FMA rules on offshore firms Lagos — New Zealand’s Financial Markets Authority (FMA) in a statement today confirmed more stiff measures to towards operations of offshore firms. The regulator confirmed that offshore firms have recently been removed from the Financial Services Provider Register, which is commonly abbreviated as FSPR.

It is the responsibility of Financial Services Provider Register (FSPR) to serve as the Registrar of Companies. But the Financial Markets Authority (FMA) has the authority to order the Registrar to remove companies from the FSPR where it is suspected that a company maybe providing false or misleading information as to the extent of its regulatory coverage in New Zealand.

In an effort to carry out its responsibility of check and balance against the registrar, the FMA has been reviewing referrals from the Registrar. This becomes necessary when there are concerns about whether the substantive business activities of a firm require it to be registered on the FSPR in New Zealand.
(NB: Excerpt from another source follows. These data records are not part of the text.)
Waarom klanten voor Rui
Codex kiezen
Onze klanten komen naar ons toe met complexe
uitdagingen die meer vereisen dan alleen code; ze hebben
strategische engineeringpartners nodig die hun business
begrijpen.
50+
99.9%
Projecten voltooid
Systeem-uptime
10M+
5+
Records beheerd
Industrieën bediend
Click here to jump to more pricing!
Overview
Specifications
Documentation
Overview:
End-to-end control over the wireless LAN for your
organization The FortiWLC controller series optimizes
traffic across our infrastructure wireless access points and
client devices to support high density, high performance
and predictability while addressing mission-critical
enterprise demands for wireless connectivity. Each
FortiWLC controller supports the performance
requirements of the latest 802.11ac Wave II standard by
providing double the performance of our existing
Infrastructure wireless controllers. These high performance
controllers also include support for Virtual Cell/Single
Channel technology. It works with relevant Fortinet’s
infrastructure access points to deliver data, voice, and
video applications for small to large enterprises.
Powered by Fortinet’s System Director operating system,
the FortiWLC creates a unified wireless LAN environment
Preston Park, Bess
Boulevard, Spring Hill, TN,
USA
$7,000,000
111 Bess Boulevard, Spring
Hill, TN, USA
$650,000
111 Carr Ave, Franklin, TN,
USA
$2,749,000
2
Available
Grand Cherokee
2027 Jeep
Th renewed attention by the FMA to its licensing comes as concerns loom over the likelihood that some offshore companies rigister on the FSPR primarily to take advantage of New Zealand’s reputation as a well-regulated jurisdiction. This concern stems from complaints from offshore investors who have lost their money to forex companies, or other types of service providers operating abroad that are registered on the FSPR. An example is the case of Forex Trend. The Forex firm has been deemed insolvent as it has failed to meet its clients withdrawal requests. The regulators have removed a total of 23 firms from the register. Another 20 firms are being blocked from ompleting registration on the FSPR.
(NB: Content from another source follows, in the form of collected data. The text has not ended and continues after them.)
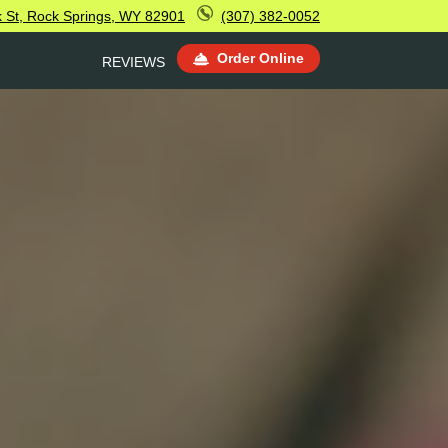
k St, Rock Springs, WY 82901
(307) 382-0052
Order Online
REVIEWS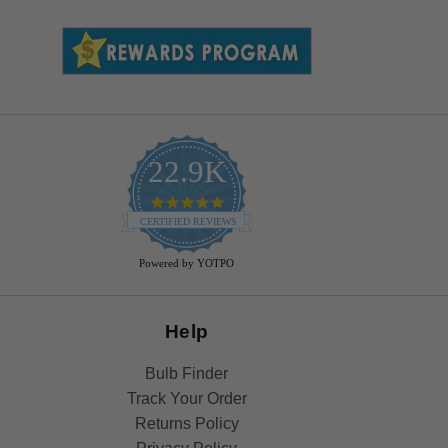
22.9K
4.9
star
CERTIFIED REVIEWS
rating
Powered by YOTPO
Help
Bulb Finder
Track Your Order
Returns Policy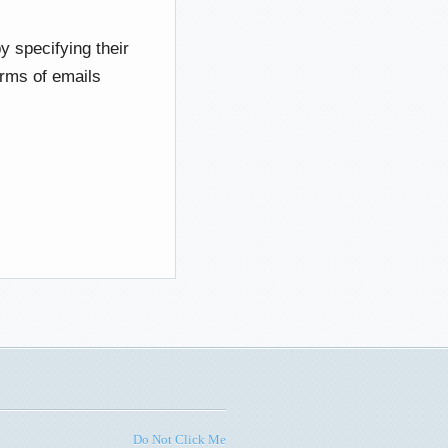
y specifying their
erms of emails
Do Not Click Me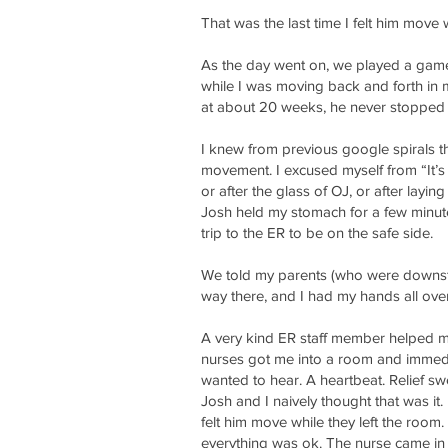
That was the last time I felt him move
As the day went on, we played a game a
while I was moving back and forth in my
at about 20 weeks, he never stopped mo
I knew from previous google spirals t
movement. I excused myself from “It’s
or after the glass of OJ, or after layin
Josh held my stomach for a few minutes
trip to the ER to be on the safe side.
We told my parents (who were downsta
way there, and I had my hands all ove
A very kind ER staff member helped m
nurses got me into a room and immedi
wanted to hear. A heartbeat. Relief 
Josh and I naively thought that was it
felt him move while they left the room. 
everything was ok. The nurse came in a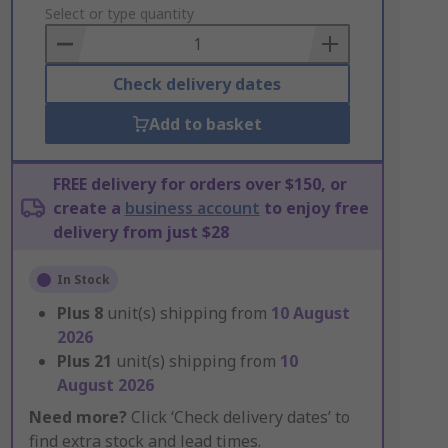
to
Select or type quantity
Basket
Check delivery dates
Add to basket
FREE delivery for orders over $150, or
create a
business account
to enjoy free
delivery from just $28
In Stock
Plus
8
unit(s) shipping from
10 August
2026
Plus
21
unit(s) shipping from
10
August 2026
Need more?
Click ‘Check delivery dates’ to
find extra stock and lead times.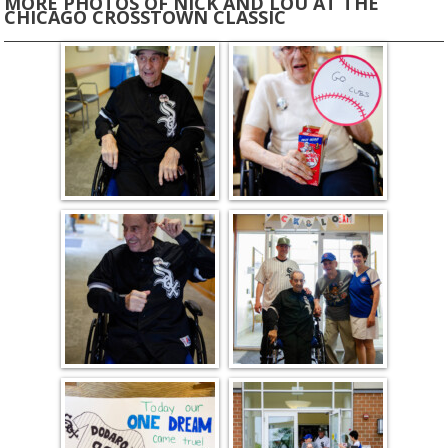
MORE PHOTOS OF NICK AND LOU AT THE
CHICAGO CROSSTOWN CLASSIC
“We are aware of instances where the FSPR is not being used for its intended purpose. This is taking advantage of New Zealand’s good reputation for being a well-regulated jurisdiction and a good place to do business,” said Liam Mason, FMA General Counsel.

Regulators in the various regions seem to be paying more attention to rules regarding offshore companies. The recent rules developed by the Russian Central Bank towards the development of its Forex laws has also strongly addressed issues concerning offshore companies.